Input: ([[1, 2], [3, 4]],)
Expected Output: [[3, 1], [4, 2]]
Explanation: The 2x2 rotation is straightforward to verify.
Hints
- A clockwise rotation can be done by transposing and then reversing each row.
- Because the matrix is square, swaps across the diagonal are enough for the transpose.

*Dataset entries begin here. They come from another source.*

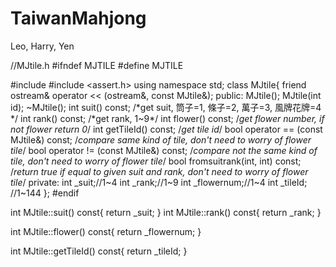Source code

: # TaiwanMahjong
Leo, Harry, Yen

//MJtile.h
#ifndef MJTILE
#define MJTILE

#include <iostream>
#include <assert.h>
using namespace std;
class MJtile{
    friend ostream& operator << (ostream&, const MJtile&);
public:
    MJtile();
    MJtile(int id);
    ~MJtile();
    int suit() const;
    /*get suit, 筒子=1, 條子=2, 萬子=3, 風牌花牌=4 */
    int rank() const;
    /*get rank, 1~9*/
    int flower() const;
    /*get flower number, if not flower return 0*/
    int getTileId() const;
    /*get tile id*/
    bool operator == (const MJtile&) const;
    /*compare same kind of tile, don't need to worry of flower tile*/
    bool operator != (const MJtile&) const;
    /*compare not the same kind of tile, don't need to worry of flower tile*/
    bool fromsuitrank(int, int) const;
    /*return true if equal to given suit and rank, don't need to worry of flower tile*/
private:
    int _suit;//1~4
    int _rank;//1~9
    int _flowernum;//1~4
    int _tileId; //1~144
};
#endif

int MJtile::suit() const{
    return _suit;
    }
int MJtile::rank() const{
    return _rank;
    }

int MJtile::flower() const{
    return _flowernum;
    }

int MJtile::getTileId() const{
    return _tileId;
    }
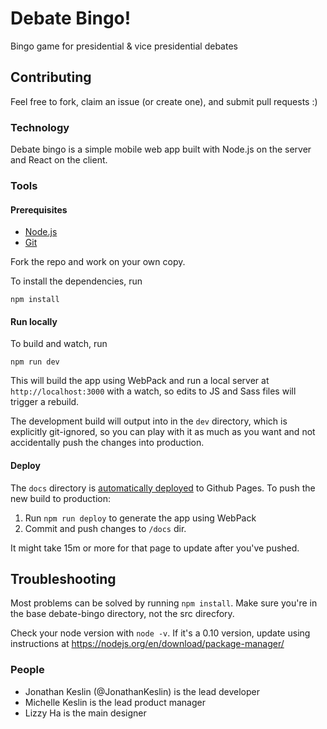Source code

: # Debate Bingo!
Bingo game for presidential & vice presidential debates

## Contributing
Feel free to fork, claim an issue (or create one), and submit pull requests :)

### Technology
Debate bingo is a simple mobile web app built with Node.js on the server and React on the client.

### Tools
#### Prerequisites
* [Node.js](https://nodejs.org)
* [Git](https://git-scm.com)

Fork the repo and work on your own copy.

To install the dependencies, run

    npm install


#### Run locally
To build and watch, run

    npm run dev

This will build the app using WebPack and run a local server at `http://localhost:3000` with a watch, so edits to JS and Sass files will trigger a rebuild.

The development build will output into in the `dev` directory, which is explicitly git-ignored, so you can play with it as much as you want and not accidentally push the changes into production.

#### Deploy

The `docs` directory is [automatically deployed](https://help.github.com/articles/configuring-a-publishing-source-for-github-pages/#publishing-your-github-pages-site-from-a-docs-folder-on-your-master-branch) to Github Pages. To push the new build to production:

1. Run `npm run deploy` to generate the app using WebPack
2. Commit and push changes to `/docs` dir.

It might take 15m or more for that page to update after you've pushed.

## Troubleshooting
Most problems can be solved by running ``npm install``. Make sure you're in the
base debate-bingo directory, not the src direcfory.

Check your node version with ``node -v``. If it's a 0.10 version, update using
instructions at https://nodejs.org/en/download/package-manager/

### People
* Jonathan Keslin (@JonathanKeslin) is the lead developer
* Michelle Keslin is the lead product manager
* Lizzy Ha is the main designer
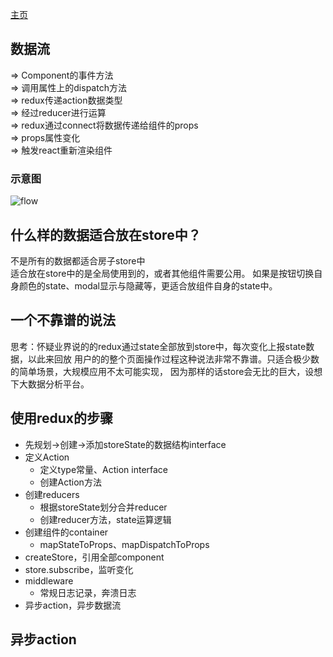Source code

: [主页](../../README.md)

## 数据流

=> Component的事件方法  
=> 调用属性上的dispatch方法   
=> redux传递action数据类型  
=> 经过reducer进行运算  
=> redux通过connect将数据传递给组件的props  
=> props属性变化  
=> 触发react重新渲染组件

### 示意图
![flow](http://static.seeyouyima.com/rn-applet/dataflow.jpeg)

## 什么样的数据适合放在store中？

不是所有的数据都适合房子store中  
适合放在store中的是全局使用到的，或者其他组件需要公用。
如果是按钮切换自身颜色的state、modal显示与隐藏等，更适合放组件自身的state中。

## 一个不靠谱的说法
思考：怀疑业界说的的redux通过state全部放到store中，每次变化上报state数据，以此来回放
用户的的整个页面操作过程这种说法非常不靠谱。只适合极少数的简单场景，大规模应用不太可能实现，
因为那样的话store会无比的巨大，设想下大数据分析平台。

## 使用redux的步骤
- 先规划->创建->添加storeState的数据结构interface
- 定义Action
    - 定义type常量、Action interface
    - 创建Action方法
- 创建reducers
    - 根据storeState划分合并reducer
    - 创建reducer方法，state运算逻辑
- 创建组件的container
    - mapStateToProps、mapDispatchToProps
- createStore，引用全部component
- store.subscribe，监听变化
- middleware
    - 常规日志记录，奔溃日志
- 异步action，异步数据流    

## 异步action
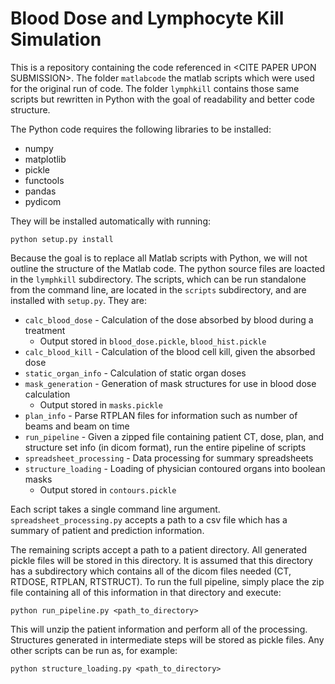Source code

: # Blood Dose and Lymphocyte Kill Simulation

This is a repository containing the code referenced in \<CITE PAPER UPON SUBMISSION\>. The folder `matlabcode` the matlab scripts which were used for the original run of code. The folder `lymphkill` contains those same scripts but rewritten in Python with the goal of readability and better code structure. 

The Python code requires the following libraries to be installed:
- numpy
- matplotlib
- pickle
- functools
- pandas
- pydicom

They will be installed automatically with running:

`python setup.py install`

Because the goal is to replace all Matlab scripts with Python, we will not outline the structure of the Matlab code. The python source files are loacted in the `lymphkill` subdirectory. The scripts, which can be run standalone from the command line, are located in the `scripts` subdirectory, and are installed with `setup.py`. They are:
- `calc_blood_dose` - Calculation of the dose absorbed by blood during a treatment
  - Output stored in `blood_dose.pickle`, `blood_hist.pickle`
- `calc_blood_kill` - Calculation of the blood cell kill, given the absorbed dose
- `static_organ_info` - Calculation of static organ doses
- `mask_generation` - Generation of mask structures for use in blood dose calculation
  - Output stored in `masks.pickle`
- `plan_info` - Parse RTPLAN files for information such as number of beams and beam on time
- `run_pipeline` - Given a zipped file containing patient CT, dose, plan, and structure set info (in dicom format), run the entire pipeline of scripts
- `spreadsheet_processing` - Data processing for summary spreadsheets
- `structure_loading` - Loading of physician contoured organs into boolean masks
  - Output stored in `contours.pickle`

Each script takes a single command line argument. `spreadsheet_processing.py` accepts a path to a csv file which has a summary of patient and prediction information. 

The remaining scripts accept a path to a patient directory. All generated pickle files will be stored in this directory. It is assumed that this directory has a subdirectory which contains all of the dicom files needed (CT, RTDOSE, RTPLAN, RTSTRUCT). To run the full pipeline, simply place the zip file containing all of this information in that directory and execute:

`python run_pipeline.py <path_to_directory>`

This will unzip the patient information and perform all of the processing. Structures generated in intermediate steps will be stored as pickle files. Any other scripts can be run as, for example:

`python structure_loading.py <path_to_directory>`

Part 15: Find the Longest Mountain Subarray
Constraints
- 0 <= len(arr) <= 10^5
- Values fit in 32-bit signed integer range
Examples
Input: ([2, 1, 4, 7, 3, 2, 5],)
Expected Output: 5
Explanation: The longest mountain is `[1, 4, 7, 3, 2]`.
Input: ([2, 2, 2],)
Expected Output: 0
Explanation: Flat segments cannot form a mountain.
Input: ([1, 3, 2],)
Expected Output: 3
Explanation: This whole array is a mountain.
Input: ([],)
Expected Output: 0
Explanation: No elements means no mountain.
Input: ([1, 2, 3, 4, 5],)
Expected Output: 0
Explanation: A purely increasing array is not a mountain.
Hints
- A valid mountain needs both an uphill part and a downhill part.
- Precomputing increasing lengths from the left and decreasing lengths from the right makes peak checks easy.